── DATA PROVIDED
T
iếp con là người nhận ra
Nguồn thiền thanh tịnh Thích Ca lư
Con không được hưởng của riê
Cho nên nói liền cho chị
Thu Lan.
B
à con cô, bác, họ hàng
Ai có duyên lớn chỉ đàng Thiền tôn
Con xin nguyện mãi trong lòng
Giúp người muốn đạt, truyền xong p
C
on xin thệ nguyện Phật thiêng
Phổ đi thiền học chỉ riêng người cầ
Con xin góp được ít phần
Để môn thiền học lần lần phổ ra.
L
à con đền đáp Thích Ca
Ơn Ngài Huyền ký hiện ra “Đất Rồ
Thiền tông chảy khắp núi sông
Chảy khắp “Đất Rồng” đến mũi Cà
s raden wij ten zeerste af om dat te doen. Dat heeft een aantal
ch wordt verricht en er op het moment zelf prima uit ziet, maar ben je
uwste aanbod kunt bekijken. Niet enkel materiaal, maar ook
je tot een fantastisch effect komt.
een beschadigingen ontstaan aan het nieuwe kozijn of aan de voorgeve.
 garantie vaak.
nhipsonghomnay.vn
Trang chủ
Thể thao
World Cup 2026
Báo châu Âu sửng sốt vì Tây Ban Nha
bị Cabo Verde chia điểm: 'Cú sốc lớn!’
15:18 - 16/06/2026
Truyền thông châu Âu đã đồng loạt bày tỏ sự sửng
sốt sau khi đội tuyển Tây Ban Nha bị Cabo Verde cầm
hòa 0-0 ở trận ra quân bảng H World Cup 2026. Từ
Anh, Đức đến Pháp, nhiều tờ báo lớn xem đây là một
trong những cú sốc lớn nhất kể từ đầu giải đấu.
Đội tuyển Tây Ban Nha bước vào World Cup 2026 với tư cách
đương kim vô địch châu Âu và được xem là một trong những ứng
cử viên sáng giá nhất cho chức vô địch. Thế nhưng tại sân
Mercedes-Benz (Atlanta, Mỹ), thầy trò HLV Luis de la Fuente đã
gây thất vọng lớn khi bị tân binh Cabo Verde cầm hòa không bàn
────
=== EXERCISE INSTRUCTIONS ===
Only the number of lines above that contain "người" should be given as the answer.

=== TASK RESPONSE ===
3